For the purposes of ABSA, a second layer then classifies each embedded word to determine which words or even complete phrases should be considered as aspects. In our experiments, we have found that a self-attention network utilizing a transformer architecture has worked better than anything we’ve used before in terms of identifying aspects and their associated sentiments correctly. Take the example of a customer review that says, “I love the color of this bed, but the quality is terrible.” In this case, the model would identify color as an aspect with a positive sentiment, while quality is another sentiment with a negative sentiment.

Our original method of conducting ABSA was a two-step process: identify the aspect, and then the associated sentiment, which if you think about it is very similar to the thought process employed by human beings.

At Wayfair, we essentially combined these two processes – aspect extraction and sentiment analysis – into a single layer. One drawback of the two-step approach is that you might end up with a situation where you have too many aspects, or generate aspects that people don’t really care about. To solve this problem, our model utilizes sentiment information to inform the aspects that are important to our customers. It identifies certain aspects as important because customers feel strongly about them in some way. This means our model would ignore the aspect “legs” from a sentence such as, “This table has four legs.” However it would pick up that same aspect from the review, “I love how the legs are designed for this table – their width and heft really makes the table sturdy!”

The most challenging problems we faced while training our models had to do with giving precise labeling instructions. This is primarily due to the fact that identifying aspects is a subjective process, and it’s hard to arrive at a precise definition of what an aspect is. For example, if a customer review talks about money, is it an aspect? And, more importantly: is it an aspect that is important to Wayfair? Inconsistent answers to these sorts of questions can lead to the model trying to learn conflicting things at the same time, leading to lower overall performance.

This is why we spent a lot of time refining the labeling process to ensure that our labelers arrived at a consistent set of decisions. Our guidelines, carefully crafted over multiple iterations, were designed to ensure that we were able to identify the most important aspects from the sentiment. We also asked labelers to prioritize products with longer aspects (e.g. a mid-century modern dining table). Other instructions pertained to the basic rudiments of grammar. For example, “Don’t love” is negative (not neutral), and “Off balance” is an adjective, but we might want to mark “balance” as a noun if it’s an important aspect of the product.

We have seen positive results from our self-attention network, achieving a nearly 2X improvement in the macro-F1 score as compared to our prior model. The macro-F1 score is a number between 0 and 1 that essentially measures the overall performance of a machine learning model on a classification task.

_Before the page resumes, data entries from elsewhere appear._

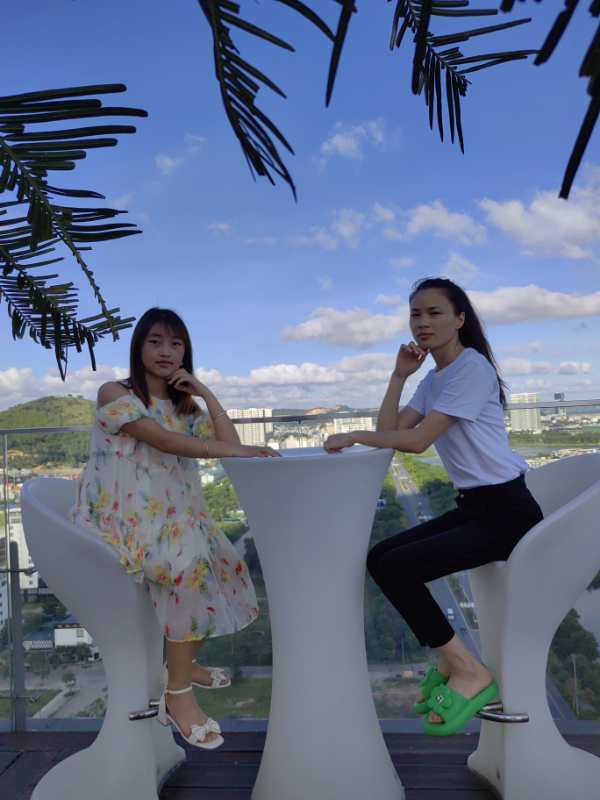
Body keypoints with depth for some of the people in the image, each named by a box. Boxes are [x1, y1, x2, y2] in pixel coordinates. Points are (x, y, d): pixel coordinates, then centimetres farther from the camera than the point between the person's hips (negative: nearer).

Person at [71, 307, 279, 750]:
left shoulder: (185, 406, 14)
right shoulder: (115, 393, -7)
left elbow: (228, 441, 2)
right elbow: (162, 440, -23)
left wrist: (204, 391, -3)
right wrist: (235, 450, -29)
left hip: (172, 517, 8)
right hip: (123, 518, -8)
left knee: (222, 562, 3)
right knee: (190, 563, -28)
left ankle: (185, 662, 23)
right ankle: (178, 694, -15)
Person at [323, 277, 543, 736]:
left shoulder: (472, 367, -14)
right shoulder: (433, 379, 14)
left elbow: (416, 441, -20)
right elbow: (389, 431, 6)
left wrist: (353, 436, -12)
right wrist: (399, 375, 0)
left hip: (508, 511, -9)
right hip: (473, 507, 9)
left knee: (395, 569, -17)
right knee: (381, 560, 2)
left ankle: (469, 672, 0)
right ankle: (450, 660, 14)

Going forward, one of the potential applications of ABSA will be to help Wayfair customers filter products during searches more effectively. For example, customers will be able to apply filters for “beds that are easy to install,” and we would be able to surface the most relevant recommendations. ABSA can also be trained on a wide variety of text inputs such as product detail pages, which would help us surface even more relevant recommendations.

We recognize that buying furniture for your home is a process that is imbued with deep relevance and meaning. When you buy a table and bring it to your home, it ceases to be just a table. It becomes a special space where you write your next great novel, or where you share dinner with your family and loved ones. That’s why we are excited to be working on aspect based sentiment analysis at Wayfair – it allows us to enable customers to dive really deep into their every nuance, and find the item of furniture that’s just right for them.